Collected data:
- Opening Delimiter -
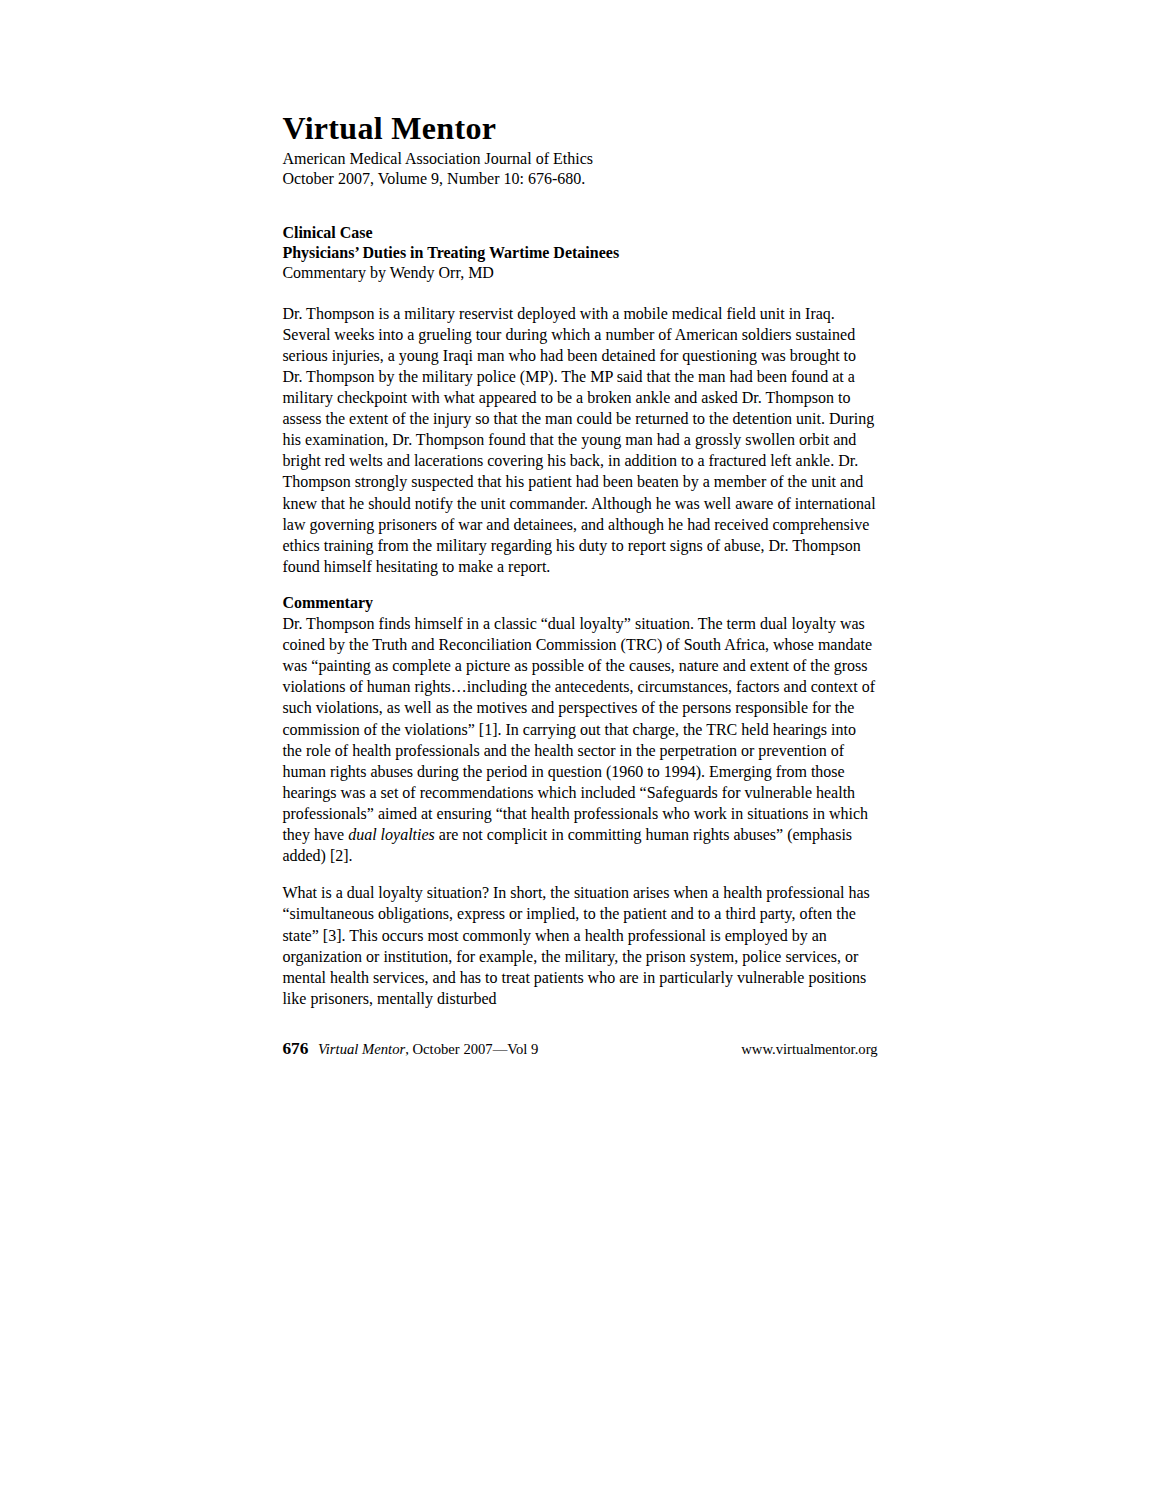Virtual Mentor
American Medical Association Journal of Ethics
October 2007, Volume 9, Number 10: 676-680.
Clinical Case
Physicians’ Duties in Treating Wartime Detainees
Commentary by Wendy Orr, MD
Dr. Thompson is a military reservist deployed with a mobile medical field unit in Iraq. Several weeks into a grueling tour during which a number of American soldiers sustained serious injuries, a young Iraqi man who had been detained for questioning was brought to Dr. Thompson by the military police (MP). The MP said that the man had been found at a military checkpoint with what appeared to be a broken ankle and asked Dr. Thompson to assess the extent of the injury so that the man could be returned to the detention unit. During his examination, Dr. Thompson found that the young man had a grossly swollen orbit and bright red welts and lacerations covering his back, in addition to a fractured left ankle. Dr. Thompson strongly suspected that his patient had been beaten by a member of the unit and knew that he should notify the unit commander. Although he was well aware of international law governing prisoners of war and detainees, and although he had received comprehensive ethics training from the military regarding his duty to report signs of abuse, Dr. Thompson found himself hesitating to make a report.
Commentary
Dr. Thompson finds himself in a classic “dual loyalty” situation. The term dual loyalty was coined by the Truth and Reconciliation Commission (TRC) of South Africa, whose mandate was “painting as complete a picture as possible of the causes, nature and extent of the gross violations of human rights…including the antecedents, circumstances, factors and context of such violations, as well as the motives and perspectives of the persons responsible for the commission of the violations” [1]. In carrying out that charge, the TRC held hearings into the role of health professionals and the health sector in the perpetration or prevention of human rights abuses during the period in question (1960 to 1994). Emerging from those hearings was a set of recommendations which included “Safeguards for vulnerable health professionals” aimed at ensuring “that health professionals who work in situations in which they have dual loyalties are not complicit in committing human rights abuses” (emphasis added) [2].
What is a dual loyalty situation? In short, the situation arises when a health professional has “simultaneous obligations, express or implied, to the patient and to a third party, often the state” [3]. This occurs most commonly when a health professional is employed by an organization or institution, for example, the military, the prison system, police services, or mental health services, and has to treat patients who are in particularly vulnerable positions like prisoners, mentally disturbed
676 Virtual Mentor, October 2007—Vol 9 www.virtualmentor.org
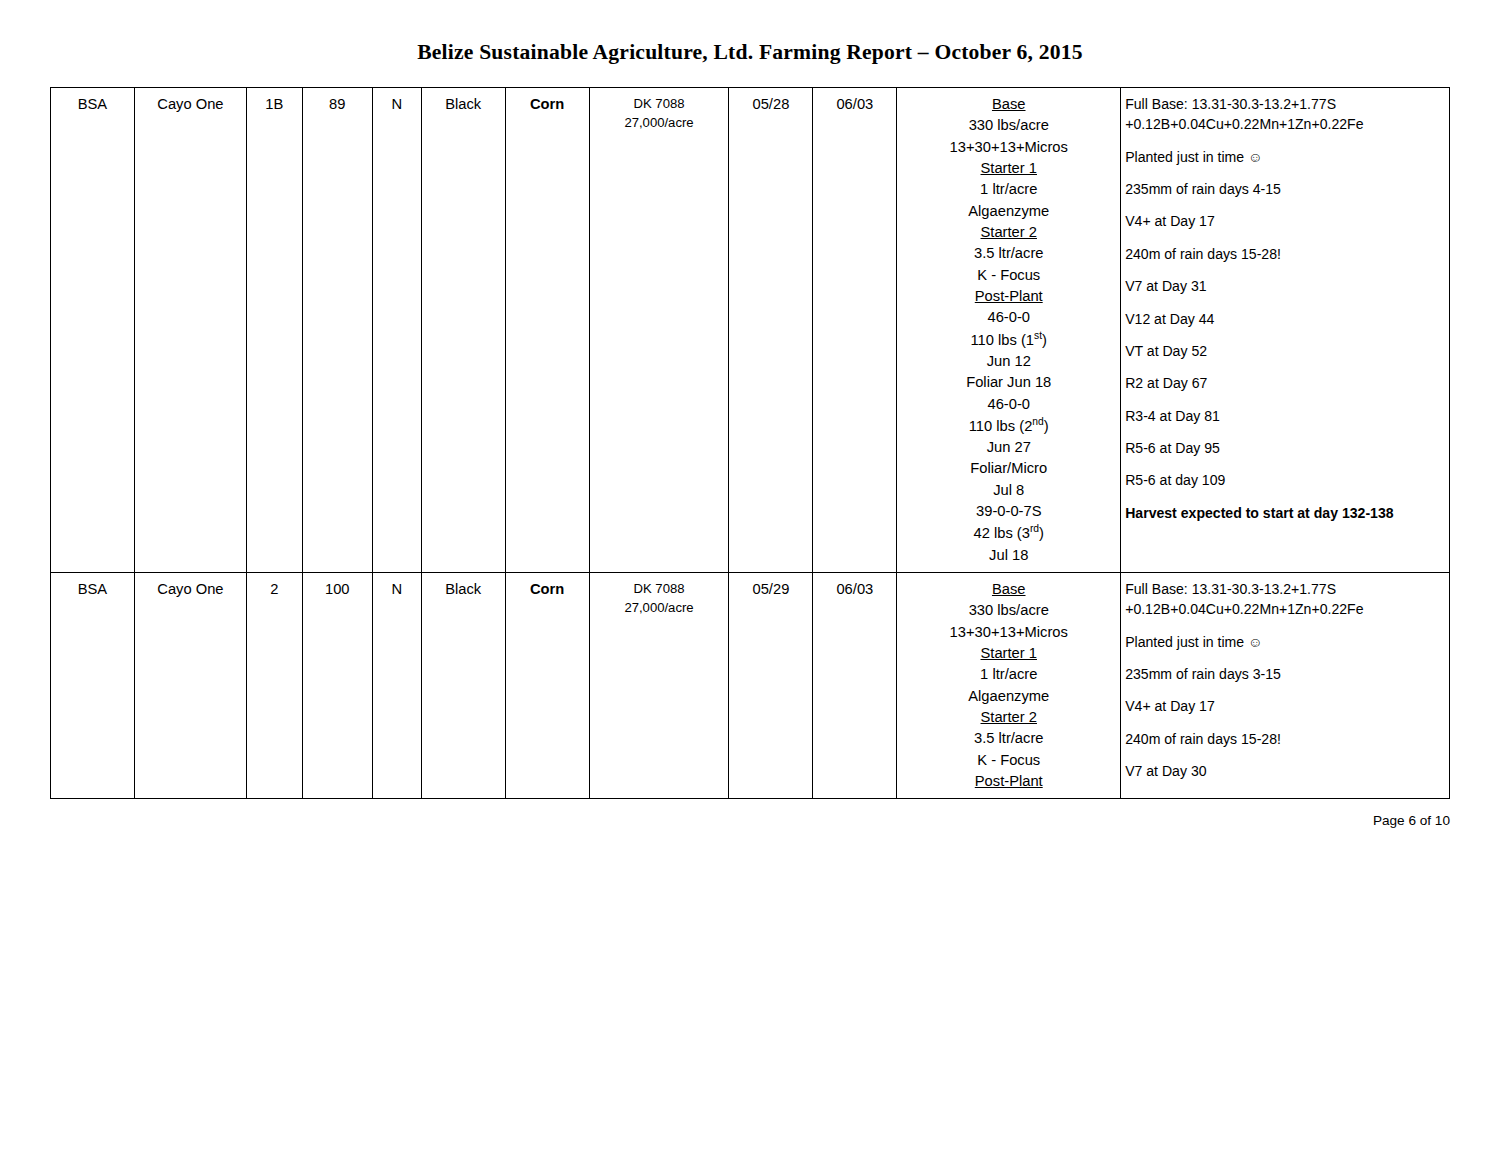Belize Sustainable Agriculture, Ltd. Farming Report – October 6, 2015
| BSA | Cayo One | 1B | 89 | N | Black | Corn | DK 7088 27,000/acre | 05/28 | 06/03 | Base 330 lbs/acre 13+30+13+Micros Starter 1 1 ltr/acre Algaenzyme Starter 2 3.5 ltr/acre K - Focus Post-Plant 46-0-0 110 lbs (1 st ) Jun 12 Foliar Jun 18 46-0-0 110 lbs (2 nd ) Jun 27 Foliar/Micro Jul 8 39-0-0-7S 42 lbs (3 rd ) Jul 18 | Full Base: 13.31-30.3-13.2+1.77S +0.12B+0.04Cu+0.22Mn+1Zn+0.22Fe Planted just in time ☺ 235mm of rain days 4-15 V4+ at Day 17 240m of rain days 15-28! V7 at Day 31 V12 at Day 44 VT at Day 52 R2 at Day 67 R3-4 at Day 81 R5-6 at Day 95 R5-6 at day 109 Harvest expected to start at day 132-138 |
| BSA | Cayo One | 2 | 100 | N | Black | Corn | DK 7088 27,000/acre | 05/29 | 06/03 | Base 330 lbs/acre 13+30+13+Micros Starter 1 1 ltr/acre Algaenzyme Starter 2 3.5 ltr/acre K - Focus Post-Plant | Full Base: 13.31-30.3-13.2+1.77S +0.12B+0.04Cu+0.22Mn+1Zn+0.22Fe Planted just in time ☺ 235mm of rain days 3-15 V4+ at Day 17 240m of rain days 15-28! V7 at Day 30 |
Page 6 of 10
- Closing Delimiter -
Assigned task >> Would you copy all lines in the records where the string "Post" appears?

Solution >>
| BSA | Cayo One | 1B | 89 | N | Black | Corn | DK 7088 27,000/acre | 05/28 | 06/03 | Base 330 lbs/acre 13+30+13+Micros Starter 1 1 ltr/acre Algaenzyme Starter 2 3.5 ltr/acre K - Focus Post-Plant 46-0-0 110 lbs (1 st ) Jun 12 Foliar Jun 18 46-0-0 110 lbs (2 nd ) Jun 27 Foliar/Micro Jul 8 39-0-0-7S 42 lbs (3 rd ) Jul 18 | Full Base: 13.31-30.3-13.2+1.77S +0.12B+0.04Cu+0.22Mn+1Zn+0.22Fe Planted just in time ☺ 235mm of rain days 4-15 V4+ at Day 17 240m of rain days 15-28! V7 at Day 31 V12 at Day 44 VT at Day 52 R2 at Day 67 R3-4 at Day 81 R5-6 at Day 95 R5-6 at day 109 Harvest expected to start at day 132-138 |
| BSA | Cayo One | 2 | 100 | N | Black | Corn | DK 7088 27,000/acre | 05/29 | 06/03 | Base 330 lbs/acre 13+30+13+Micros Starter 1 1 ltr/acre Algaenzyme Starter 2 3.5 ltr/acre K - Focus Post-Plant | Full Base: 13.31-30.3-13.2+1.77S +0.12B+0.04Cu+0.22Mn+1Zn+0.22Fe Planted just in time ☺ 235mm of rain days 3-15 V4+ at Day 17 240m of rain days 15-28! V7 at Day 30 |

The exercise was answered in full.